Aim of the task.
Each line of the records that holds the word "Technology" should be copied out.

*** Begin section ***

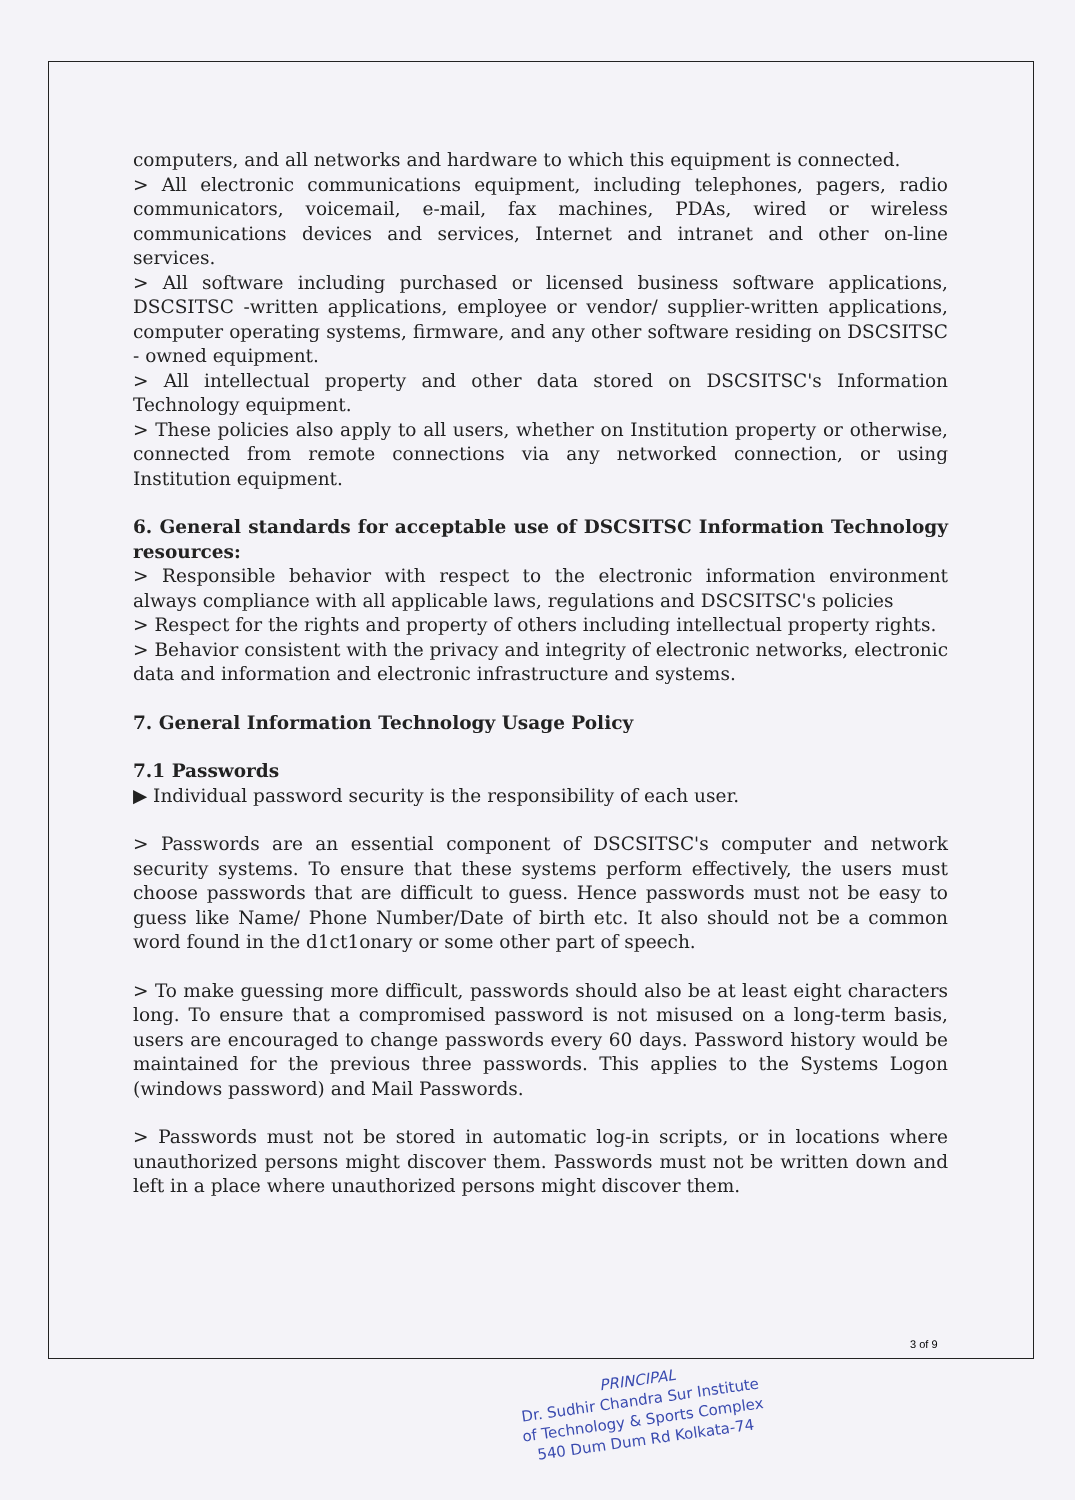computers, and all networks and hardware to which this equipment is connected.
> All electronic communications equipment, including telephones, pagers, radio communicators, voicemail, e-mail, fax machines, PDAs, wired or wireless communications devices and services, Internet and intranet and other on-line services.
> All software including purchased or licensed business software applications, DSCSITSC -written applications, employee or vendor/ supplier-written applications, computer operating systems, firmware, and any other software residing on DSCSITSC - owned equipment.
> All intellectual property and other data stored on DSCSITSC's Information Technology equipment.
> These policies also apply to all users, whether on Institution property or otherwise, connected from remote connections via any networked connection, or using Institution equipment.
6. General standards for acceptable use of DSCSITSC Information Technology resources:
> Responsible behavior with respect to the electronic information environment always compliance with all applicable laws, regulations and DSCSITSC's policies
> Respect for the rights and property of others including intellectual property rights.
> Behavior consistent with the privacy and integrity of electronic networks, electronic data and information and electronic infrastructure and systems.
7. General Information Technology Usage Policy
7.1 Passwords
▶ Individual password security is the responsibility of each user.
> Passwords are an essential component of DSCSITSC's computer and network security systems. To ensure that these systems perform effectively, the users must choose passwords that are difficult to guess. Hence passwords must not be easy to guess like Name/ Phone Number/Date of birth etc. It also should not be a common word found in the d1ct1onary or some other part of speech.
> To make guessing more difficult, passwords should also be at least eight characters long. To ensure that a compromised password is not misused on a long-term basis, users are encouraged to change passwords every 60 days. Password history would be maintained for the previous three passwords. This applies to the Systems Logon (windows password) and Mail Passwords.
> Passwords must not be stored in automatic log-in scripts, or in locations where unauthorized persons might discover them. Passwords must not be written down and left in a place where unauthorized persons might discover them.
3 of 9
PRINCIPAL
Dr. Sudhir Chandra Sur Institute
of Technology & Sports Complex
540 Dum Dum Rd Kolkata-74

*** End section ***

Solved problem.
> All intellectual property and other data stored on DSCSITSC's Information Technology equipment.
6. General standards for acceptable use of DSCSITSC Information Technology resources:
7. General Information Technology Usage Policy
of Technology & Sports Complex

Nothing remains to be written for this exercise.